I looked at the software and it’s good, but chances are the service won’t catch on here: It doesn’t feel Japanese enough, and anyway big makers have already staked out the market. Camera makers and printer makers — which are one and the same — enlist buyers into online clubs where they can store data, make prints and print books. Thirty-minute and 45-minute print labs have also retooled, offering book-printing services right in your neighborhood.
Still, the blurb bookstore is an excellent place to find amazing images of Japan, as these titles show, that most Japanese will probably never get to see.

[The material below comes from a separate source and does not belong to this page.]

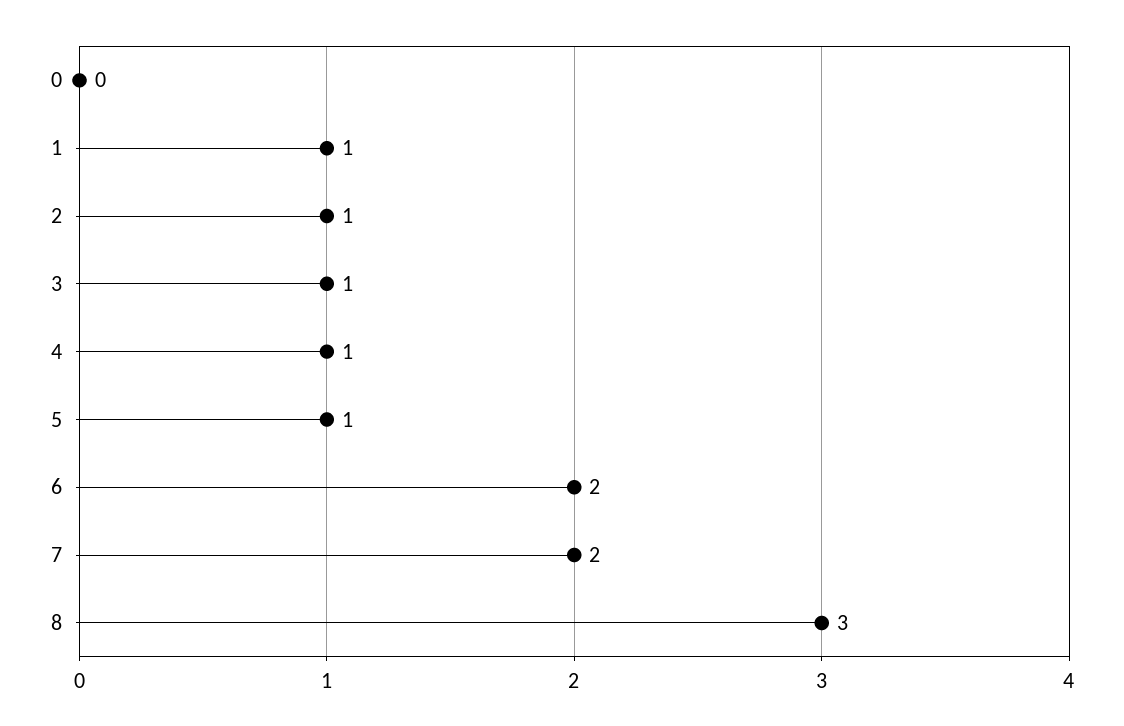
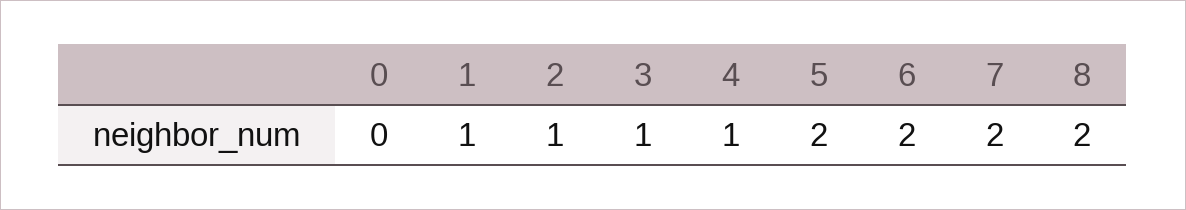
5: 1 -> 2
8: 3 -> 2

A couple of weeks ago I strolled through Ueno Park, took a look at the pram-pushing couples there and then posted here that “there’s an air all around of parenthood reluctant or rushed” to them. It was just something I felt.
But it seems to be an impression shared by lots. Professional pundit Atsushi Miura (who I mentioned a few days ago here because of his new photobook) uses data from the Ministry of Health, Labor and Welfare to show there’s actually something going on.
The ministry looks at cases of birth where the “pregnancy term is longer than the length of marriage.” In 1980 there were 83,000 of them, but at last count in 2000, the number was up to 150,000. Sticking to the 2000 figures, 67,000 of the mothers involved were between 20 and 24; 52,000 of them were between 25 and 29; and 10,000 were between 30 and 34. The rest were teenagers.
There are people who say that young people nowadays don’t get married except “shotgun style” (which is what dekichatta kekkon means), and these figures back up that up,” says Miura, whose mind finds interesting ways to interpret numbers. If there are just slightly less than 1.2 million births a year in Japan (and there are), he reasons, and 569,000 of those are firstborn, then the 150,000 cases where the “pregnancy term is longer than the length of marriage” account for 26% of all marriages. Capiche?
That means that one in four nuptial unions are unplanned or unintended. Go figure.